Erkrankungen des Herzens und der Blutgefäße

(Kardiologie)

Leiden Sie unter Schmerzen im Bereich des Brustkorbes oder unter Luftnot bei körperlicher Belastung? Besteht die Sorge vor einem drohenden Herzinfarkt? Sind bereits Herzerkrankungen bei Ihnen bekannt, die regelmäßig kontrolliert werden müssen? In diesen und anderen Fällen können wir Ihnen mit unserer fachärztlichen Erfahrung und folgenden Untersuchungsmethoden helfen.

Herzultraschall

(Echokardiographie)

Zur Darstellung des schlagenden Herzens. Es lassen sich Erkrankungen des Herzmuskels sowie der Herzklappen erkennen. Auch bei dem Verdacht auf eine Herzmuskelentzündung oder eine Herzschwäche kommt die Untersuchung zur Anwendung.

Belastungs-EKG

(Ergometrie)

Durch körperliche Belastung (Fahrradfahren) wird eine Belastungssituation des Herzens ausgelöst. Im simultan geschriebenen EKG lassen sich Rückschlüsse auf die Gefahr eines Herzinfarktes wie auch auf gefährliche Herzrhythmusstörungen erkennen. Darüber hinaus lässt sich das Blutdruckverhalten unter Belastung abschätzen.

Langzeit-EKG

Im Langzeit-EKG können Herzrhythmusstörungen erkannt werden, die nur zeitweise auftreten, wie z. B. anfallartiges Vorhofflimmern.

Langzeit-Blutdruckmessung

Die Untersuchung zeichnet ein Profil Ihres Blutdruckverhaltens über 24 Stunden auf. So lassen sich Blutdruckspitzen erkennen. Zum Teil können auch seltene Ursachen einer Bluthochdruckerkrankung erkannt werden.

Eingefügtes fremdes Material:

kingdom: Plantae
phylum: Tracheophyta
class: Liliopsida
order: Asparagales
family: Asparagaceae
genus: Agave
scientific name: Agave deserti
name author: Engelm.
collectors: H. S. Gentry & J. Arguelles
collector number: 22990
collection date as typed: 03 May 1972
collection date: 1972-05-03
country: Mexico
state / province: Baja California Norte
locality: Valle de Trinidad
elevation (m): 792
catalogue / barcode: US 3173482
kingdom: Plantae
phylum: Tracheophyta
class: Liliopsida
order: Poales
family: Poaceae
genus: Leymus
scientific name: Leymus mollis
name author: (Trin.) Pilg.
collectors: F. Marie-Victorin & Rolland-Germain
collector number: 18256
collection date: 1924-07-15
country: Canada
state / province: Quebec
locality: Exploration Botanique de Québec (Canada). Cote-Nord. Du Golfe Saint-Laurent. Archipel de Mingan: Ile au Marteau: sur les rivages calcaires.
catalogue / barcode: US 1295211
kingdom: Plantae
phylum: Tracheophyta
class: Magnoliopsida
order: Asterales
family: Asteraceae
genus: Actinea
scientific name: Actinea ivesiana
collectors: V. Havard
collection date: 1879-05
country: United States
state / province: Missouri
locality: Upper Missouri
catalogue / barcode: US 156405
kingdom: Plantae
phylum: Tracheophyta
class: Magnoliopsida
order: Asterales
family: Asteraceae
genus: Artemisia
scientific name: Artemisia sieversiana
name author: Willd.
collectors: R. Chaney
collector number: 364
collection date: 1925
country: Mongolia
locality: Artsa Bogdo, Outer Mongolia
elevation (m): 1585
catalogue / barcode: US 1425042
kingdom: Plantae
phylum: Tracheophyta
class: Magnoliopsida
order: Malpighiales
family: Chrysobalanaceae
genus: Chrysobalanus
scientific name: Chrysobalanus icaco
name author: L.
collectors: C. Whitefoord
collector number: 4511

Ultraschalluntersuchung der Halsschlagadern

(Carotisdoppler)

Mit Ultraschall lassen sich Engstellen (Stenosen) der Halsschlagadern erkennen. Diese entstehen v. a. durch vermehrte Kalkablagerungen (Arteriosklerose). Solche Kalkplaques lassen sich frühzeitig erkennen. So kann das Risiko eines Schlaganfalls abgeschätzt werden.

Ultraschalluntersuchung der Hauptschlagader

(Aorta)

Die Hauptschlagader entspringt direkt am Herzen und verläuft durch den Brustkorb bis in den Bauchraum. Mit der Sonographie lässt sich eine Aussackung (Aortenaneurysma) rechtzeitig erkennen.